Drew, I have studied Buddhadharma some, I know and accept we are going to die. No one has made it out alive yet. However, there are better ways to go. We are exposed to enough toxins without doing it on purpose.

"One cigarette maybe but a habit of it (addiction as you put it) is slow suicide."

I'm not trying to insult you, you were the one saying it was not harmful.

"Both my grandfathers died of lung cancer. I know they had painful deaths. Should I spend my whole life looking forward to a pleasant death?"

Sorry about your grandparents. I hope you were not in the room to watch their last moments of suffering. Life according the the Buddha is about suffering but it is also about reality. The reality is death can be pleasant or unpleasant depending on one's

perspective. Death by lung cancer is never pleasant.

Mike, I agree obesity is a very serious problem, heart disease etc. Heart disease also is a factor of smoking. The rise in diabetes is alarming due to the promulgation of high carb dietary habits. It's an issue of over indulgence. As is any bad habit. I don't begrudge people the occasional vice-we all have them.

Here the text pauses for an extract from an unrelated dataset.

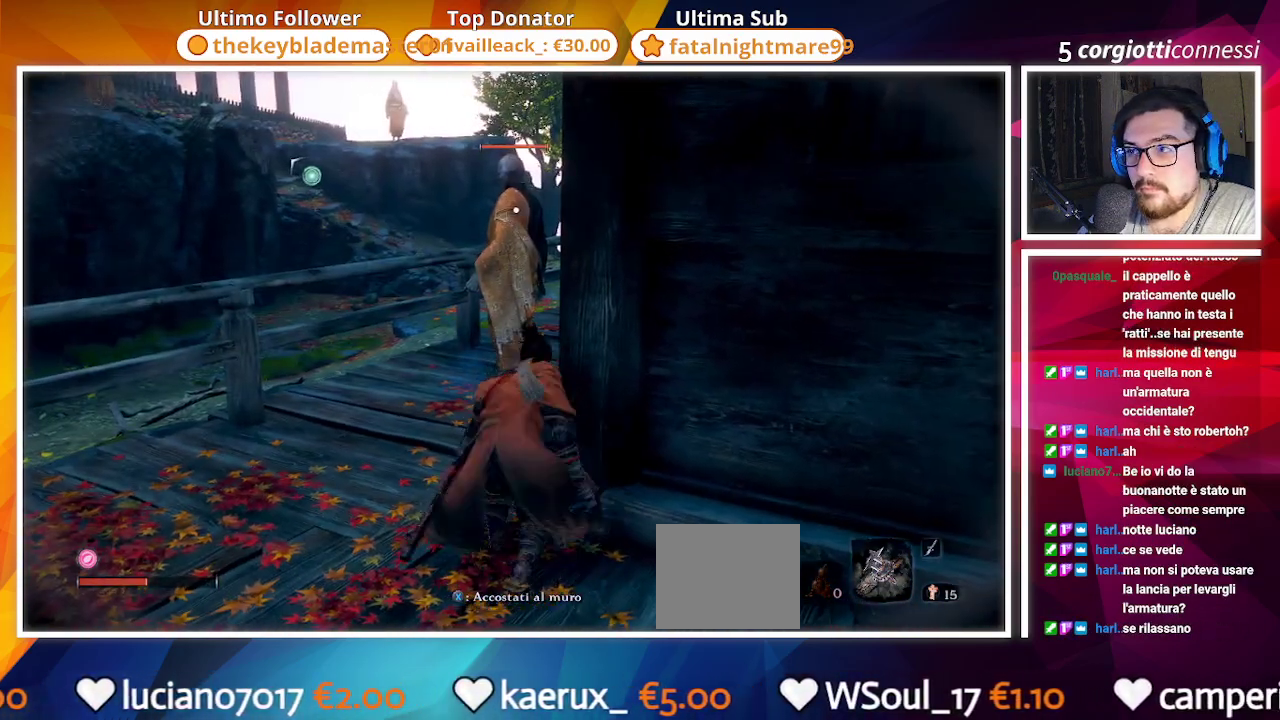
{"buttons": [], "left_stick": "center", "right_stick": "center", "events": []}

Thanks for your comment. My father died in 1976 so I have come to accept it. However, my kids and my siblings kids never got to meet a very good person. He got to see very few of his grandkids and none of his great grandkids. A sad aspect of enjoying something or being addicted to it.

Obviously, smoking is one of my biggest hot buttons.

I'm curious Drew-how old are you? We all die and could tomorrow for whatever reason-I accept that and know it for reality. we all have the right to chose our vices and I know a lot of Japanese shihans smoke-culture, etc. It just doesn't make it healthy or harmonious with the body. Just mho.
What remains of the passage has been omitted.